“Sometimes I feel like part of my job is to make sure she survives this with her health intact,” said Louise Fury, Yarros’s literary agent.
In “Fourth Wing,” Yarros wrote about her condition for the first time, giving her protagonist, Violet Sorrengail, many of the afflictions she suffers from, like dizziness, brittle bones and joints that easily dislocate. Violet’s mother, the commanding general, pushes her to join the elite dragon rider forces like her older siblings, but Violet struggles at the war college. Her condition, which is never named, leaves Violet so weak that she can’t stay on her dragon, nearly plummeting to her death before she grudgingly accepts a saddle that locks her into place. Other dragon riders belittle her as small and fragile, but Violet’s ruthless antagonist and love interest, Xaden, is won over by her determination.
“I read fantasy growing up and I never saw that, I saw these powerful heroines,” she said. “I wanted to tell a story about a girl who should not succeed, and who should not be able to endure an overly brutal environment.”
Yarros grew up as the youngest of four in a military family — her grandfather was a general, and both her mother and father are retired lieutenant colonels.
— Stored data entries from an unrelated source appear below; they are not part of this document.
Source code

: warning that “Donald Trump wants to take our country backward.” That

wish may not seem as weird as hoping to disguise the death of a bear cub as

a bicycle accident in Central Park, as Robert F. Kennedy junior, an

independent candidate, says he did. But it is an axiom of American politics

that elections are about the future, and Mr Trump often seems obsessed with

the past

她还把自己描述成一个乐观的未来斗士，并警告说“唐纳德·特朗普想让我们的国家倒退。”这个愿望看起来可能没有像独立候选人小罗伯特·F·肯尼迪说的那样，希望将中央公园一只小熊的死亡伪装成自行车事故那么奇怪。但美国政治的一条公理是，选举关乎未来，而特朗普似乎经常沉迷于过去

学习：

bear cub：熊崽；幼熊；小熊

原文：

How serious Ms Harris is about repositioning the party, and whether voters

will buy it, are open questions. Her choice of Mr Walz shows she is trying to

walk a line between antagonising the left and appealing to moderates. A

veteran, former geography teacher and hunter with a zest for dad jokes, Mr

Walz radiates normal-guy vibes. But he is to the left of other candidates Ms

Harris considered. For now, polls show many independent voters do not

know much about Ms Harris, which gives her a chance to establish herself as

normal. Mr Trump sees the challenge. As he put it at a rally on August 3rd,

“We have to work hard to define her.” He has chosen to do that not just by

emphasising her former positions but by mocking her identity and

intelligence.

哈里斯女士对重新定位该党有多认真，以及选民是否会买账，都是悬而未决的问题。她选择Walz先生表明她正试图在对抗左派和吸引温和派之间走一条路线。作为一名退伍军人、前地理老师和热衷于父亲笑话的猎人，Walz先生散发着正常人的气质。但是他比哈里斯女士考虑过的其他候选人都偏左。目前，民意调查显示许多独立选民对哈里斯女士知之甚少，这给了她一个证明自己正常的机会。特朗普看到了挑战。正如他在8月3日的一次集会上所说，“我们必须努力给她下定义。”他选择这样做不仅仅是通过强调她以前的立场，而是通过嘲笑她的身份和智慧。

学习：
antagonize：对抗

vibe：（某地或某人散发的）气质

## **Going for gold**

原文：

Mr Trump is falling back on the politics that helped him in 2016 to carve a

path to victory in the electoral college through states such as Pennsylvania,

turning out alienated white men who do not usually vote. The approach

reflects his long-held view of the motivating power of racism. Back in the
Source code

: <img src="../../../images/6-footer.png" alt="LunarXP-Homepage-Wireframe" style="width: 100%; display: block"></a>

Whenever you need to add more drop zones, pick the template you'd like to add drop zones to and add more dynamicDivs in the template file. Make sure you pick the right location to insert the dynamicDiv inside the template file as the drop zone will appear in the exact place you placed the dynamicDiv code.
Her family bounced around Washington, D.C., Oklahoma, Kansas, Pennsylvania, Germany and Colorado.
She took up writing poetry and fiction early, and wrote a novel for a high school English project. When she was a college student at the University of Colorado, Colorado Springs, she met her husband, Jason Yarros, a young private in the Army, at a karaoke bar one night. They got married and quickly had a child, and Yarros dropped out of college.